* [EXTRACT PROVIDED]:
# Gutted to say the last :(



## jennewstart (Nov 25, 2010)

Hi Ladies,
I went to my gynae today for some results and was told that my AMH level, at 5.86 is low, and that I am looking at a 1 in 40 chance of getting pregnant each month.... I am gutted but trying to be strong. He said I could go on Clomid (at my expense) but this would only raise my chances from 2.5% each month to just 5%. I asked about IVF and he said that theres not really much point putting myself through that either   

I went there, full of positivity and came out as if someone had hit me over the head... I was totally in shock. Do I resign myself to belive that its no more children now? Has anyone else been through this heartbreaking news and if so, how did you cope?
Thank yu
xx


----------



## 69chick (Feb 15, 2005)

jennewstart - don't give up yet. Yes, your amh maybe on the lower side, but not time to give up yet!

* [EXTRACTED RECORDS]:
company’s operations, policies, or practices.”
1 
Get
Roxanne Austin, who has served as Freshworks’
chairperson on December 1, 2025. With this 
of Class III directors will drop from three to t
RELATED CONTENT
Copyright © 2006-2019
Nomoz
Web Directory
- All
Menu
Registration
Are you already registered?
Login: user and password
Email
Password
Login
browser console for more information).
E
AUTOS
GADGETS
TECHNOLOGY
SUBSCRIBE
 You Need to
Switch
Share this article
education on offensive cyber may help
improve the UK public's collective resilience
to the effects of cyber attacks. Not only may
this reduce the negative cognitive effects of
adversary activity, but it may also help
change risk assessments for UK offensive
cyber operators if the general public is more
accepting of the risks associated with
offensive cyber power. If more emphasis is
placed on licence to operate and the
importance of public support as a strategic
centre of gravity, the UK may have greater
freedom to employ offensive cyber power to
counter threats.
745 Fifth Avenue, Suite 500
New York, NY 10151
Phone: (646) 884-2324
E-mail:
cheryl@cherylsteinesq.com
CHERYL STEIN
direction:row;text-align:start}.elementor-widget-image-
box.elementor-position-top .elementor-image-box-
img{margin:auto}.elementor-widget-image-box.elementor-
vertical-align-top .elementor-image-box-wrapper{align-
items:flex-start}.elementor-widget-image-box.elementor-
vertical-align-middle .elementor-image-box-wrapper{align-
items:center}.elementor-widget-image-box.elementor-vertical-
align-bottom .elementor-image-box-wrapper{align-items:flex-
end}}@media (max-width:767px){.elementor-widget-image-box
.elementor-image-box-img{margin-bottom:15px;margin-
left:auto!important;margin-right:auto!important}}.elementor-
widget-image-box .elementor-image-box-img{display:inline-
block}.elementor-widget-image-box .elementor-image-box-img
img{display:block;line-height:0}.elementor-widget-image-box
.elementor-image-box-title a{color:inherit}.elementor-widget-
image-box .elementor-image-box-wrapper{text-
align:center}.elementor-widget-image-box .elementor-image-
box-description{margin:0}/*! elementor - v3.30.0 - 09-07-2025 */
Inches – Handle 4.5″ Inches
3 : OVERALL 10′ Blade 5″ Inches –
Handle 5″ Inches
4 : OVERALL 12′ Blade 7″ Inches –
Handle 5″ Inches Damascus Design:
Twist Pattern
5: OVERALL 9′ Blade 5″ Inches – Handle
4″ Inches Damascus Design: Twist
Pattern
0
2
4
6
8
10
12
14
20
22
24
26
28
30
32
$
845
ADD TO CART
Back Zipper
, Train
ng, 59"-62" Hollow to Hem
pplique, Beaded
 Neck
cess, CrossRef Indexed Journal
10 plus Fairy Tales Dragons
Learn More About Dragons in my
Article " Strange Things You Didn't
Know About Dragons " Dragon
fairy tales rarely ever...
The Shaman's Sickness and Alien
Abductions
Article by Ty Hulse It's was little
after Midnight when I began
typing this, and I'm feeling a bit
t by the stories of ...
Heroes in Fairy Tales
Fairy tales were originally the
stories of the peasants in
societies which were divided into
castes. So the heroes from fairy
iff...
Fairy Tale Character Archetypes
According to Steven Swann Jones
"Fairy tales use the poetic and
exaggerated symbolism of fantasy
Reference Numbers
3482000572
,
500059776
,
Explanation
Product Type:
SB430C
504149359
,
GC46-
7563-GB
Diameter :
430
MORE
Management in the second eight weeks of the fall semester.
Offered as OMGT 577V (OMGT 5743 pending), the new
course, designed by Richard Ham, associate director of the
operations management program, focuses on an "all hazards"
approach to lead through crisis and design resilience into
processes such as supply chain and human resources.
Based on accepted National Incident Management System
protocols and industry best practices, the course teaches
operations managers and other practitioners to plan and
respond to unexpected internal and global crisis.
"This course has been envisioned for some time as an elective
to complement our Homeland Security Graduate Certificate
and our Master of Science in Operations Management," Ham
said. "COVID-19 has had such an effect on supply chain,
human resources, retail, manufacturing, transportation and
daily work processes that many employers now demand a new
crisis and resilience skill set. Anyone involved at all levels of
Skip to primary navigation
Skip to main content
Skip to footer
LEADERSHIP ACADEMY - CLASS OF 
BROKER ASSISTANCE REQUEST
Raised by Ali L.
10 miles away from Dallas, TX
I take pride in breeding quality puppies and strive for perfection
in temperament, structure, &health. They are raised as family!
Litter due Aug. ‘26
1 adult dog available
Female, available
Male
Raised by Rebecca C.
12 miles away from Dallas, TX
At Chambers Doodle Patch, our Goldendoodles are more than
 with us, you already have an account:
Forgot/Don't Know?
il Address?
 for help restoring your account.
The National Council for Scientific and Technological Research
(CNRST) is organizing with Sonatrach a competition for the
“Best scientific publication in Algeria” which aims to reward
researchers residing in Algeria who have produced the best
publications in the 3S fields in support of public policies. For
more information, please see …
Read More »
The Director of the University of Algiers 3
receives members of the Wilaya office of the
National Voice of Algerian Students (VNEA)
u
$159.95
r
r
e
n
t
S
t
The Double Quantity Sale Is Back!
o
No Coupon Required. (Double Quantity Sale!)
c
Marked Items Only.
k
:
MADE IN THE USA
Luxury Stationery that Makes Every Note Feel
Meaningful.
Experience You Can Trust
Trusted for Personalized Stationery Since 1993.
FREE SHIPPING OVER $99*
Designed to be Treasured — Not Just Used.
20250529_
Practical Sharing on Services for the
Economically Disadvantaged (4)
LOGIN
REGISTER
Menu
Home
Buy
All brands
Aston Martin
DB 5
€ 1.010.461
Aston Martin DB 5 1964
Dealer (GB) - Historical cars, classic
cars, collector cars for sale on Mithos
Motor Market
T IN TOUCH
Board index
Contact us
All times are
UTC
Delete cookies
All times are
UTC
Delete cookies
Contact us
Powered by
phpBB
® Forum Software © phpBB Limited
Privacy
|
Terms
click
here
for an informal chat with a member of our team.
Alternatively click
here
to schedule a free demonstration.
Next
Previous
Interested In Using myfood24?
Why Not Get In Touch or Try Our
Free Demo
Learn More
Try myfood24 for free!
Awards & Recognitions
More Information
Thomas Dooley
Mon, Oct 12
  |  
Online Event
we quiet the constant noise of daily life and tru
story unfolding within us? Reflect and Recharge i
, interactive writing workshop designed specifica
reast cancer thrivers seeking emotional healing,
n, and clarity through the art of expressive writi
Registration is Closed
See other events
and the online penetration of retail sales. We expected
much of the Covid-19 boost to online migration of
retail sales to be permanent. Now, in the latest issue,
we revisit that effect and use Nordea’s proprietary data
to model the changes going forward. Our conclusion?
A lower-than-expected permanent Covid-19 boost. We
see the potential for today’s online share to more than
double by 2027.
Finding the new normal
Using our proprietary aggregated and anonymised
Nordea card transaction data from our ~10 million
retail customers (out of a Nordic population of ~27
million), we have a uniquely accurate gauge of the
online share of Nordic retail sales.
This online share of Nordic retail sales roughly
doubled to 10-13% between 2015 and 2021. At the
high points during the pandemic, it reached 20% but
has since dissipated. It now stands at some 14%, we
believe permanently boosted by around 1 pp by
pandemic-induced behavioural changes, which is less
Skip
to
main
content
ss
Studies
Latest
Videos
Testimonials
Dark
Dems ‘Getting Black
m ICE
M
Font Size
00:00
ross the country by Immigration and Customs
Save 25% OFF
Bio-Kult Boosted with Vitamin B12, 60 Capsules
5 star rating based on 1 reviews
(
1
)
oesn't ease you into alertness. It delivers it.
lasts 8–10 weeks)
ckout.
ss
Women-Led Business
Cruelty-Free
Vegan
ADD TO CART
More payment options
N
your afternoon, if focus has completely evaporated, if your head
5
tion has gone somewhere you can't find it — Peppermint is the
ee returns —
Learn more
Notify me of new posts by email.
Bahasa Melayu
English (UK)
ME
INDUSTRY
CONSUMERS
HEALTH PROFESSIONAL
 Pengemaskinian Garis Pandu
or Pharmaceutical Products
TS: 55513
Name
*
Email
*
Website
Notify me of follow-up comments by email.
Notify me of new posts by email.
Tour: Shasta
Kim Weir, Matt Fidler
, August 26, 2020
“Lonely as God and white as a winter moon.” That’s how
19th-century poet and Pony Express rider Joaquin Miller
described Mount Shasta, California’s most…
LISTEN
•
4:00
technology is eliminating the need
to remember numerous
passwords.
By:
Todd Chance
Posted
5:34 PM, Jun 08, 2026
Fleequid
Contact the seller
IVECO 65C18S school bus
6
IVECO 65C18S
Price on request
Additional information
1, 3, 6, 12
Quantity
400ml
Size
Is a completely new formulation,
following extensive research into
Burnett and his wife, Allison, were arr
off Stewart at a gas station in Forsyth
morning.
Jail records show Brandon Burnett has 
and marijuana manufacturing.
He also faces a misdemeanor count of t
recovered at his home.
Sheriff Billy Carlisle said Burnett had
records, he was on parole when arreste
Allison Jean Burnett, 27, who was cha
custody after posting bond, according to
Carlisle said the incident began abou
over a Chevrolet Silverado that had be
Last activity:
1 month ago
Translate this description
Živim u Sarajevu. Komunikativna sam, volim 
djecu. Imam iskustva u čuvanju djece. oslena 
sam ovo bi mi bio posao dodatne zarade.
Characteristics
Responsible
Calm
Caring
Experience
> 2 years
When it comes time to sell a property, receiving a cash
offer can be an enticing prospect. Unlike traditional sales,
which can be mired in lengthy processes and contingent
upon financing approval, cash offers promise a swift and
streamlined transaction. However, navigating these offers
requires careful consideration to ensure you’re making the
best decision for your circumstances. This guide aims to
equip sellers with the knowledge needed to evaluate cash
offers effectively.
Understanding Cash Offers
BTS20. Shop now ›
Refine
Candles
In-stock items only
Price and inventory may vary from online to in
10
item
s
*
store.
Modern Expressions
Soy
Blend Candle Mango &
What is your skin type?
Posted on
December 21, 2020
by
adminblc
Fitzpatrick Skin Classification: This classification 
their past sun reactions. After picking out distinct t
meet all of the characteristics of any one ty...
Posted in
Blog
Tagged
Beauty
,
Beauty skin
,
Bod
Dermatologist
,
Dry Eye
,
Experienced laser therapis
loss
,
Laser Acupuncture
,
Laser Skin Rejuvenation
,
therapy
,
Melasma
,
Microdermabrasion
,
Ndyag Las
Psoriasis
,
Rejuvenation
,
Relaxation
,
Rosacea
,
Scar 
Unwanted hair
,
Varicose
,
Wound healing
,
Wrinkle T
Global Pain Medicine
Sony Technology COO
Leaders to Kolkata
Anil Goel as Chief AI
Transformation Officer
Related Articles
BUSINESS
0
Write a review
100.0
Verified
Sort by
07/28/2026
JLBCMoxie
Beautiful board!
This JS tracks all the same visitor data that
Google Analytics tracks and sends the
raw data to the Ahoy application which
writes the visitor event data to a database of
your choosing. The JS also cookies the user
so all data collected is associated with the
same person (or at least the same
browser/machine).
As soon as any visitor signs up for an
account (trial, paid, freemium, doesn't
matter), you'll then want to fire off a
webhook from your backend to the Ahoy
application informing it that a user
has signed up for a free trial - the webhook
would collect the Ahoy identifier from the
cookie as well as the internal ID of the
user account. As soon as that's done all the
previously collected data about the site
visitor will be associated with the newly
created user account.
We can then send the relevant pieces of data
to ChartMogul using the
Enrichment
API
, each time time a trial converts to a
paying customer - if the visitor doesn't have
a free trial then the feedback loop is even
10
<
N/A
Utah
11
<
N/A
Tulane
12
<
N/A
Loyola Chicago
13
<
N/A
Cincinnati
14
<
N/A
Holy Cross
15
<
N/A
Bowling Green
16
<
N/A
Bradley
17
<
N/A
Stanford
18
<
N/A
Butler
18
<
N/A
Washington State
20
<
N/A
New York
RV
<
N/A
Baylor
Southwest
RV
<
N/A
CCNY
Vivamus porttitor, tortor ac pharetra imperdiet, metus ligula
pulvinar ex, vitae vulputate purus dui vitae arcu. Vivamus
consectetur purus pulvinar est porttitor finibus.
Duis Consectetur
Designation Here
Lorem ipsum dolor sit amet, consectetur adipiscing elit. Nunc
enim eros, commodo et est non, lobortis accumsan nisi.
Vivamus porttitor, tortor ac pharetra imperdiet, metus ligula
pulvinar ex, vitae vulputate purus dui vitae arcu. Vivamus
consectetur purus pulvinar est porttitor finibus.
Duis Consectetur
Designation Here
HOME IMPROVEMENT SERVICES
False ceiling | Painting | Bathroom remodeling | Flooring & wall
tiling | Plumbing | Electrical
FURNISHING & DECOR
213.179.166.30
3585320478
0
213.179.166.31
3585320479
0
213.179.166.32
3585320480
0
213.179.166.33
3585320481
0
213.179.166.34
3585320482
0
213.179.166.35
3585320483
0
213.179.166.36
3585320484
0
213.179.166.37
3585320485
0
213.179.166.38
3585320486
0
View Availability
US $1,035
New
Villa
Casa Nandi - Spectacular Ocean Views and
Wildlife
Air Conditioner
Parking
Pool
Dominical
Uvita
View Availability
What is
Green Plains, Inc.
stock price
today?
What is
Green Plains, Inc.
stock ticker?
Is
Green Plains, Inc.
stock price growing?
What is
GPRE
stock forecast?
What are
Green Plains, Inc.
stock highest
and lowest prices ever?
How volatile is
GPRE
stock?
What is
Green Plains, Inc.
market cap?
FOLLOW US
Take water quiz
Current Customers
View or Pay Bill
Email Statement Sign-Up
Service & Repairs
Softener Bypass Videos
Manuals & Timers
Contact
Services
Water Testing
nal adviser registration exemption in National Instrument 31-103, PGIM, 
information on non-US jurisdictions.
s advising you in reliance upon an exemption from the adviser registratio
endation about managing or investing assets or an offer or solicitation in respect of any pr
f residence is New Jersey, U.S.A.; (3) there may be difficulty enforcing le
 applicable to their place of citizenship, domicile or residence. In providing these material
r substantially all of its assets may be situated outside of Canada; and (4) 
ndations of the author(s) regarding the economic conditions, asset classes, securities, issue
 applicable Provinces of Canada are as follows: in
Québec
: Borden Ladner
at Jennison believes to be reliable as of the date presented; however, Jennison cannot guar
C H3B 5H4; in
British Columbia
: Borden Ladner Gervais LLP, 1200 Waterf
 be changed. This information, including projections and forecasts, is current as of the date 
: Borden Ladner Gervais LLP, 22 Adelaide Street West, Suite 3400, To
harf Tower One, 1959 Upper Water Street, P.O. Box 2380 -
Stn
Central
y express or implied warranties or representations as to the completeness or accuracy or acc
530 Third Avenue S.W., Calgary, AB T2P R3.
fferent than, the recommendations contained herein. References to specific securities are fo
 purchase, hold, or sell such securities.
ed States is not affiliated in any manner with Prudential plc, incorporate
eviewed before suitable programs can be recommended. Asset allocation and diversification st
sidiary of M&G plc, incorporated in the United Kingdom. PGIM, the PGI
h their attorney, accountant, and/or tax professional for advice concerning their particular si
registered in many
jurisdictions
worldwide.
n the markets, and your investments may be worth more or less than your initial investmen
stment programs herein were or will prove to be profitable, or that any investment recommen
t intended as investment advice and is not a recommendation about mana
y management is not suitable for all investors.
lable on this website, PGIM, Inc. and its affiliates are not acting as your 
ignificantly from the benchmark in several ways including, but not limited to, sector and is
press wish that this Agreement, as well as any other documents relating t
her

* [QUESTIONS TO ANSWER]:
**A.** Answer these questions about the forum thread on a low AMH result:
(i) What AMH level was the first poster told they had?
(ii) According to the gynae, Clomid would raise the monthly chance of pregnancy from what figure to what figure?
(iii) In the reply, what does 69chick tell jennewstart not to do yet?
**B.** Reproduce everything in the forum thread on a low AMH result, from "# Gutted to" down to "did you cope?".

* [ANSWERS IN ORDER]:
**A.**
(i) 5.86
(ii) From 2.5% to 5%
(iii) Give up

**B.**
# Gutted to say the last :(



## jennewstart (Nov 25, 2010)

Hi Ladies,
I went to my gynae today for some results and was told that my AMH level, at 5.86 is low, and that I am looking at a 1 in 40 chance of getting pregnant each month.... I am gutted but trying to be strong. He said I could go on Clomid (at my expense) but this would only raise my chances from 2.5% each month to just 5%. I asked about IVF and he said that theres not really much point putting myself through that either   

I went there, full of positivity and came out as if someone had hit me over the head... I was totally in shock. Do I resign myself to belive that its no more children now? Has anyone else been through this heartbreaking news and if so, how did you cope?